One fringe group of Ehrman’s fans (to a point) have been “Jesus mythicists,” a hodgepodge of mostly amateur and self-styled scholars who argue that the first-century man Jesus of Nazareth did not exist. He was, in their view, a creation of the Apostle Paul and other early Christians. Before Did Jesus Exist? they celebrated Ehrman’s writings insofar as he pointed out inconsistencies, contradictions, and the evolving view of Jesus recorded in the New Testament and other early Christian writings. Though the positions Ehrman takes have long been commonplace among scholars, their wide exposure before a general audience is welcome to the mythicists, who revel in any challenge to the historicity of these early sources. That Ehrman never questions the historicity of the first-century existence of the man Jesus is (or was) not the point.

But Ehrman became increasingly aware of the small but vocal zealots who maintained what he saw as the absurd position that Jesus’s very existence is a myth.

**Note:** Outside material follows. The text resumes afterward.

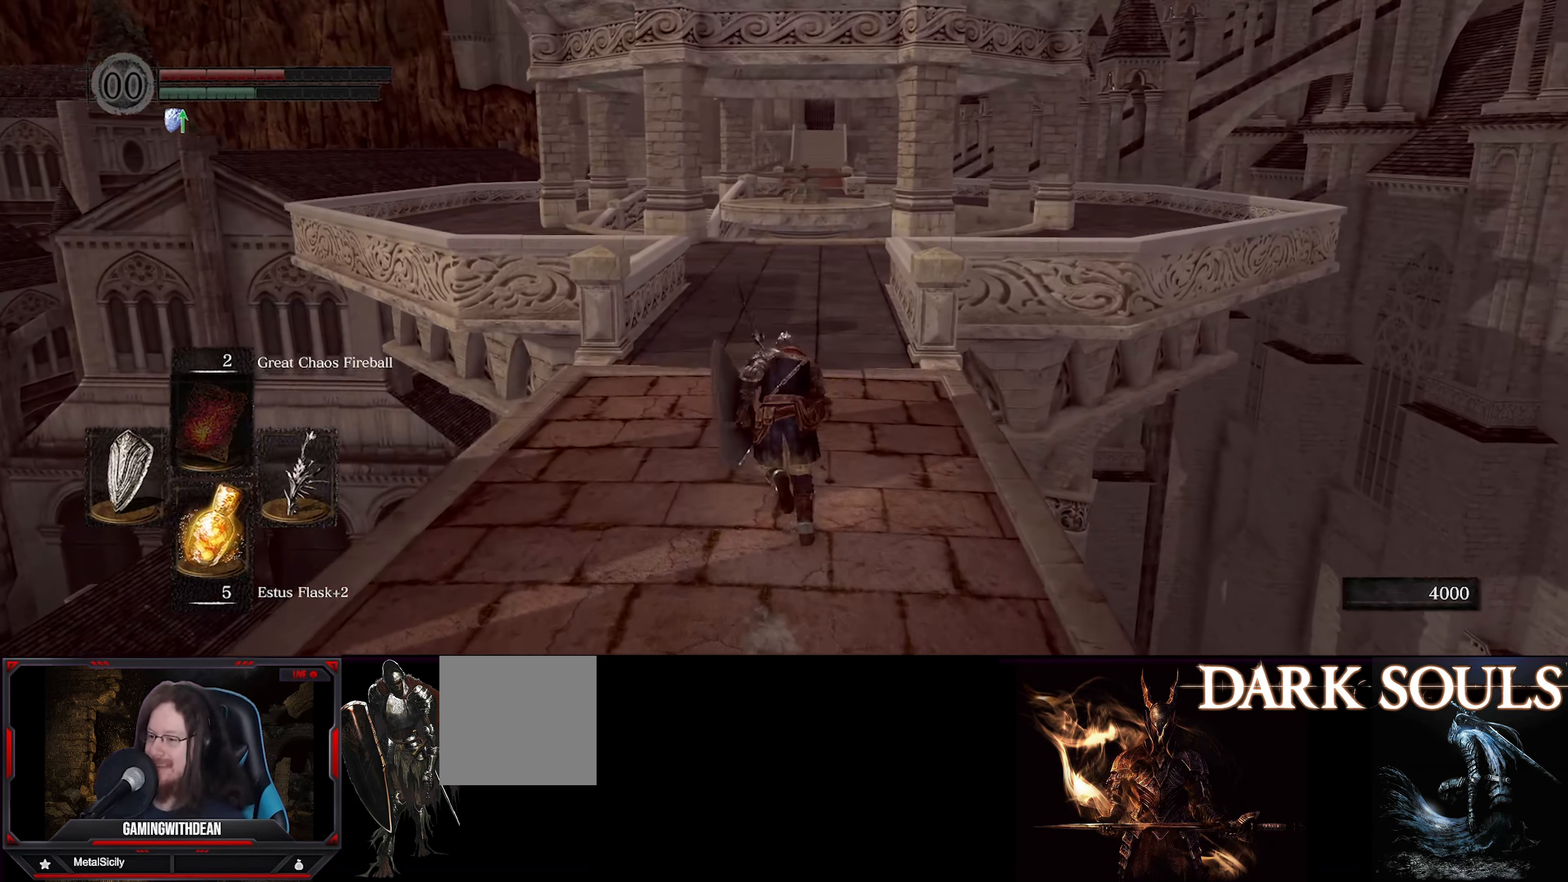
Gameplay with a controller (Xbox layout); each line is a JSON object with the inputs held at the frame after it. "events" lists button and stick changes between this image and that frame as [ms after this image, input, new state], when the widget could be followed in between. Not read: L3 R3.
{"buttons": ["B"], "left_stick": "up", "right_stick": "down-right", "events": [[34, "right_stick", "center"], [367, "right_stick", "down-right"]]}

Worse, they were happy to use his work in support of their claim. So he resolved to lay out the case contra their position. And now Ehrman has vocal and angry critics on both sides.

I can’t begin to summarize the case made in Did Jesus Exist?. I find it logical, well-argued, and compelling. But then I had no real doubts on the issue coming in. Still, I did find it enlightening to read a detailed examination of the evidence we have and can adduce about the question. (Detailed, that is, in a “written for a general audience” context.) I can recommend it enthusiastically to anyone with an interest in the history of the New Testament and early Christianity. To anyone entertaining the thought that mythicists might be onto something, I can’t recommend it strongly enough.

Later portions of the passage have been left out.